Thanks for those links, Gaspar - I would have lovd to have been working back in those days, as I could have happily toiled for Fleetway/AP despite the money (though it could be good if you wrote quick enough, I guess). Scary to see those CD's were fifty years back - a lot of the names I knew as very old people or by repute when I joined the LOBBC and I think that's the only one of the clubs left, limping along. It lost its heart for me when a few of the gentlemen passed on, and I think only Ray Hopkins is left stranding, and even then only occasionally now as he must be 90! But it was good to solve the Warwick Jardine mystery at last, and explains also why his fourth series Blake seems oddly old-fashioned next to most of them.

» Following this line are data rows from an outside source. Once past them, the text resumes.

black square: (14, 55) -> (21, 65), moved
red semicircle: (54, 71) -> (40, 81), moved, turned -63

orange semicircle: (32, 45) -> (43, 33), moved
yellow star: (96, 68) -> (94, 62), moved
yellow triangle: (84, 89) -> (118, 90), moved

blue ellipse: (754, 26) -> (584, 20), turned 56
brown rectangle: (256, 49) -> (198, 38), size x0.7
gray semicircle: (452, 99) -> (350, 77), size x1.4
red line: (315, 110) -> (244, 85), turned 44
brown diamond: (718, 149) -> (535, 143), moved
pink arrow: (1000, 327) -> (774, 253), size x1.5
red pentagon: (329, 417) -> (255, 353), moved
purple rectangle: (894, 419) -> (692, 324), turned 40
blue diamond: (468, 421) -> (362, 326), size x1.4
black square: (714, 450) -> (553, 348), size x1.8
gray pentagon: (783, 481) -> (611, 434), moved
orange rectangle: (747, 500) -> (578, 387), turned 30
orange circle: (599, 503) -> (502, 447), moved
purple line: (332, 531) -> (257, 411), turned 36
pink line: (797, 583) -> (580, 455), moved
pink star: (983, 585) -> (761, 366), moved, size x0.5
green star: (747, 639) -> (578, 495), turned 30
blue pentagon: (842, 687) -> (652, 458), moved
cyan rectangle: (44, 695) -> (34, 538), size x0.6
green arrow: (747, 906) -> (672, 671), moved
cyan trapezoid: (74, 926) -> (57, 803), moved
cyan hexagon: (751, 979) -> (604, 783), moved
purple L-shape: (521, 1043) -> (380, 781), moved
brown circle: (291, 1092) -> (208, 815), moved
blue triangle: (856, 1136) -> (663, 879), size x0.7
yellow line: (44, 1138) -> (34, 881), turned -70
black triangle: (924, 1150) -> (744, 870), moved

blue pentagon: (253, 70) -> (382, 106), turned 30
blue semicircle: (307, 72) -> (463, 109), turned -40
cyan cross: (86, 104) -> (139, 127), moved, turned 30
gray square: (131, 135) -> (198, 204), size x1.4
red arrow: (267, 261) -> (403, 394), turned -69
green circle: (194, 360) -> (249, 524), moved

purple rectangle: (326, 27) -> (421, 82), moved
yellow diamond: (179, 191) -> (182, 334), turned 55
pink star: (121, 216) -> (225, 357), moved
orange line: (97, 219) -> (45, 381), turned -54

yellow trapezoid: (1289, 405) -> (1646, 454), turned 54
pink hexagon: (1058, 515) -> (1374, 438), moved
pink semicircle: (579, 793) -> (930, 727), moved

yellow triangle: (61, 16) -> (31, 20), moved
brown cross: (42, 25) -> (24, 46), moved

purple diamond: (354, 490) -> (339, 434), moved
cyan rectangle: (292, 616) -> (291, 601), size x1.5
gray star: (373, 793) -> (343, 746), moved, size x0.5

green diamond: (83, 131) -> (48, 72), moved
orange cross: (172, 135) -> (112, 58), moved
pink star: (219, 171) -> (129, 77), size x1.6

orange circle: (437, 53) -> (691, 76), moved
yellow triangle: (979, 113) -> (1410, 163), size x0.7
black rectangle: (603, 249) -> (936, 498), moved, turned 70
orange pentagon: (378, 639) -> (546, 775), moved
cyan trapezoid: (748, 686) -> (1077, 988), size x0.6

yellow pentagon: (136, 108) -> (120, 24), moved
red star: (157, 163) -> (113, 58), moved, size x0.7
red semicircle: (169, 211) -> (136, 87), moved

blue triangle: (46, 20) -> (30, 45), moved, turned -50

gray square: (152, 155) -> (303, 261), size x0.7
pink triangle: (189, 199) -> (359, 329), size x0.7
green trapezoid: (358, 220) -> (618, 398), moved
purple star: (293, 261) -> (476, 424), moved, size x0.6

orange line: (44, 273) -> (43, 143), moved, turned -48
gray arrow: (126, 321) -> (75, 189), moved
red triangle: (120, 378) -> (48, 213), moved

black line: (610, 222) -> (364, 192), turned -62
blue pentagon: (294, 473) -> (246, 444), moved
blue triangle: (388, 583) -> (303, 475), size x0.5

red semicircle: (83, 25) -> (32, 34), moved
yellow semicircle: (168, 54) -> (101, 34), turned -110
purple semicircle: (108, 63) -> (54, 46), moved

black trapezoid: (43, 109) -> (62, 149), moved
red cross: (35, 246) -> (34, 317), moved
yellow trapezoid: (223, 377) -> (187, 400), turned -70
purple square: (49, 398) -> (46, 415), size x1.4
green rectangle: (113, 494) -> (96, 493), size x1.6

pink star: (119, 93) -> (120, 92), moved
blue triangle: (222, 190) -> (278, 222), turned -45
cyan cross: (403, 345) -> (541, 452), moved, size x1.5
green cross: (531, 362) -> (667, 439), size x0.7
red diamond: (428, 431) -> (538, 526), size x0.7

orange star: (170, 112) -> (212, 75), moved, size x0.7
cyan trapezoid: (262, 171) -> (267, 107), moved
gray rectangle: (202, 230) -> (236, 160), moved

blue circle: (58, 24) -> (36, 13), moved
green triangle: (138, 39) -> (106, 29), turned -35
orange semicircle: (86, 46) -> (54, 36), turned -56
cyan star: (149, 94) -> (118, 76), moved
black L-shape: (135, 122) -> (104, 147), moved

I wonder if the Flann O'Brien mystery will ever be solved? Personally, I don't think it was him, and he just used the coincidence to bolster his reputation when retirement and the prospect of full-time writing came around. When you consider how his reputation has grown over the last 40/50 years, having to claim suprious Blakes and romance novels to bolster his CV for finding a publisher is incredibly sad. 'At Swim Two Birds' is in Penguin classics, and if Graham Greene hadn't reportedly dissuaded the publishers from rejecting 'The Third Policeman' as the follow-up (which is an incredible book) then who knows how his career would have shaped?
Better to be a Fleetway hack on a wage than an artist being screwed over and stuck in an office job you hate, in my book.